Franquin a, sur cette trame policière plus rigoureuse, cependant pu donner libre cours à toute sa virtuosité graphique, notamment dans la seconde partie à Montauris avec la course cycliste mentionnée plus haut puis les efforts de Spirou pour neutraliser Zantafio et récupérer les preuves de sa machination et son butin.

Sans le Marsupilami, et avec la présence discrète de Spip, mais également sans des seconds rôles comme Champignac ou Seccotine, le dessinateur ne dévie pas (ou peu) de l'histoire, mais prouve que même moins fantaisiste, il sait captiver sans faillir.
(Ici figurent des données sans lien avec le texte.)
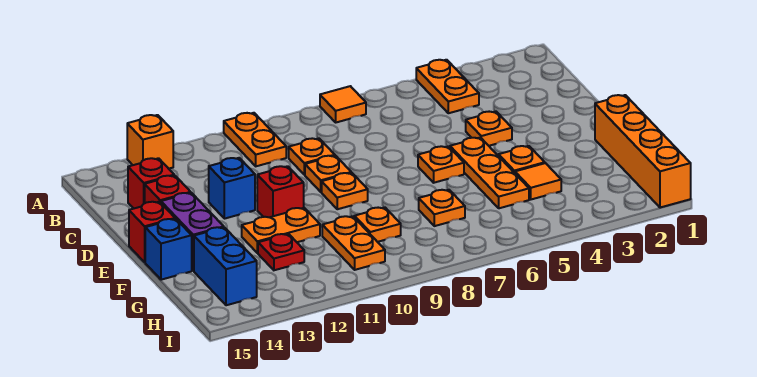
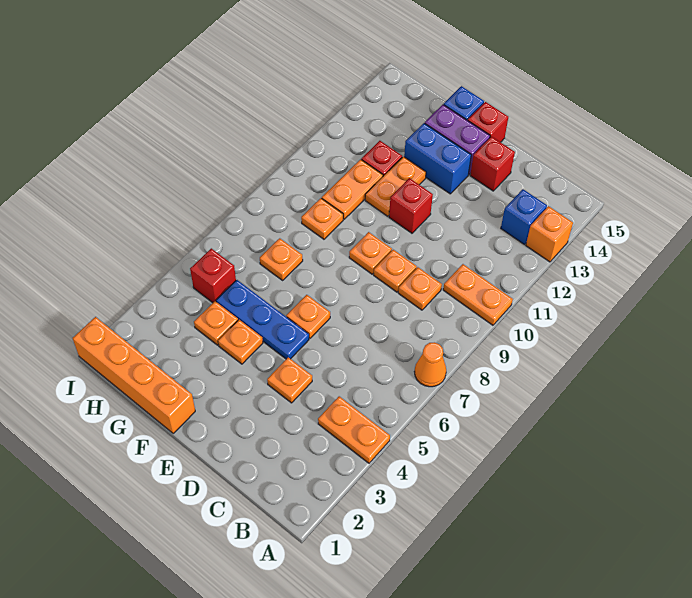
orange 1x1 tile [320,86,366,122] -> orange 1x1 cone [414,342,446,387]
red 1x1 brick [128,158,174,208] -> red 1x1 brick moved to [190,248,236,303]
blue 1x1 brick [209,158,255,219] -> blue 1x1 brick moved to [501,189,547,245]
orange 1x3 plate [450,138,529,208] -> blue 1x3 plate [216,280,309,359]
orange 1x1 tile [515,163,561,199] -> orange 1x1 plate [194,301,238,345]
orange 1x2 plate [322,216,385,270] -> orange 1x2 plate turned to [322,159,383,219]
blue 1x2 brick [194,227,257,305] -> blue 1x2 brick moved to [404,123,471,194]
Le trait est follement élégant et le découpage admirablement fluide : c'est magnifique et imparable. Une autre leçon de narration.

Les deux planches de Touchez pas aux rouges-gorges qui complètent l'album mettent en scène le Marsupilami protégeant une couvée d'oisillons d'un chat. Réalisées pour le magazine de Spirou, elles n'ont pas d'autre intérêt que de nous faire retrouver l'animal palombien, ce qui reste un plaisir.

Un polar "spiroutiste" implacable, quasiment la version "franquinienne" de La Mort aux Trousses. Indispensable donc.